We are embarking on another semester at Pima Community College when the cry has been “back to normal.” But Pima, like most colleges and universities nationwide, has seen a decline in enrollment. The sharpest decline is evident since the pandemic, but the benefit is that the pandemic has focused a spotlight on what has been a steady decrease in enrollment over the last decade.
“Overall, enrollment in undergraduate and graduate programs has been trending downward since around 2012, but the pandemic turbocharged the declines at the undergrad level,” said Elissa Nadworny in a National Public Radio broadcast on Oct. 26.
Enrollment prior to the pandemic (Spring 2018) saw an overall postsecondary enrollment decrease of 1.3 percent from the previous spring (2017). And the Spring 2019 enrollment again saw an overall postsecondary enrollment decrease of 1.7 percent from the 2018, a total decrease of 3 percent in two years (National Student Clearinghouse). Going back a decade, enrollment has been declining steadily. This is not because of the pandemic. So, what is causing this decline?
“All told, at the peak in spring of 2011, 19,610,826 students were enrolled in U.S. higher education. By spring of 2020, that number had eroded to 17,458,306. I predict it will dip under 17 million this spring – making it a net loss of more than 2.5 million students over the last decade,” said Branden Busteed in a Sept. 25, 2020, article for Forbes Magazine.
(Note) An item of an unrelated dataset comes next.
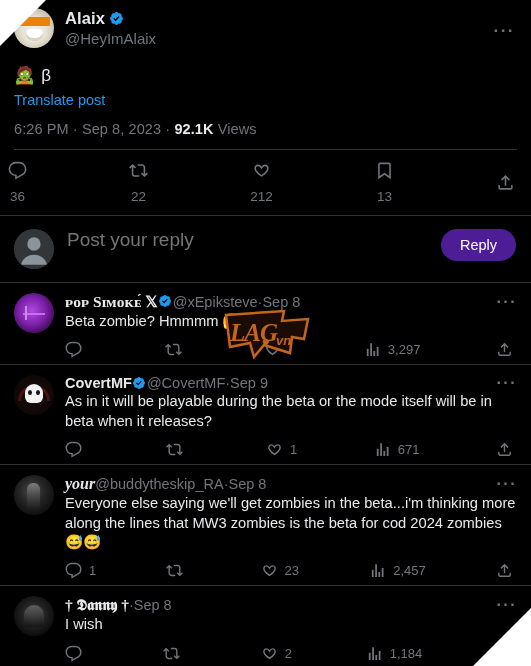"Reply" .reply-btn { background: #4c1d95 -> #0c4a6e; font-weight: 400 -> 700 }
Busteed continued: “The percentage of aspiring adult learners who believe education will be worth the cost dropped from 77% to 59% since 2019; those believing education will help them get a good job dropped from 89% to 64%. … Given all this, it’s quite possible that the enrollment decline will continue for at least another full decade. … Anyone paying close attention to rising college costs, declining confidence in higher education and the growing number of high-value college alternatives could have predicted a continuous enrollment decline.”
PCC trends fall the same as nationwide trends. According to the Fall 2021 Student Characteristics Report: “Pima Community College unduplicated headcount in Fall 2020 was 17,603, down 16.36% from 21,047 in Fall 2019. Total annualized FTSE in Fall 2020 was 5,038 down 17.20% from 6,084 in Fall 2019. For the District, students enrolled were: “
Yet, these figures fail to point out that there is research-proven value in pursuing an increase in social capital through the pathway of higher education.
Social capital is “the networks of relationships among people who live and work in a particular society, enabling that society to function effectively,” said Bonnie Marcus in an Oct. 20, 2014, article for Forbes Magazine. “It refers to the links and bonds formed through friendships and acquaintances. … Or it can occur through daily social interactions. You started in high school when after graduation you stayed in touch with close friends. Networking proactively, you create and build a strategic, strong and diverse network of former classmates, teachers, professors, co-workers, and acquaintances.
“Identifying the right people, those people who have power and influence and are willing to recommend you is the first step. Building relationships of trust is next. The third important step is to leverage the relationships by paying it forward, being willing to help others and asking for assistance when you need it.”
Yes, you should be congratulated for realizing that just because you are engaging in another year of education, your intelligence percentage will incrementally increase. You realize that by getting a certain skill set that higher education provides, your future employability is sustainable. You realize that employers currently require at the least certification of your training, some want a two-year degree and others a four-year degree. And you may also realize that by making a positive investment in yourself, you are offering the world an increase in its human capital.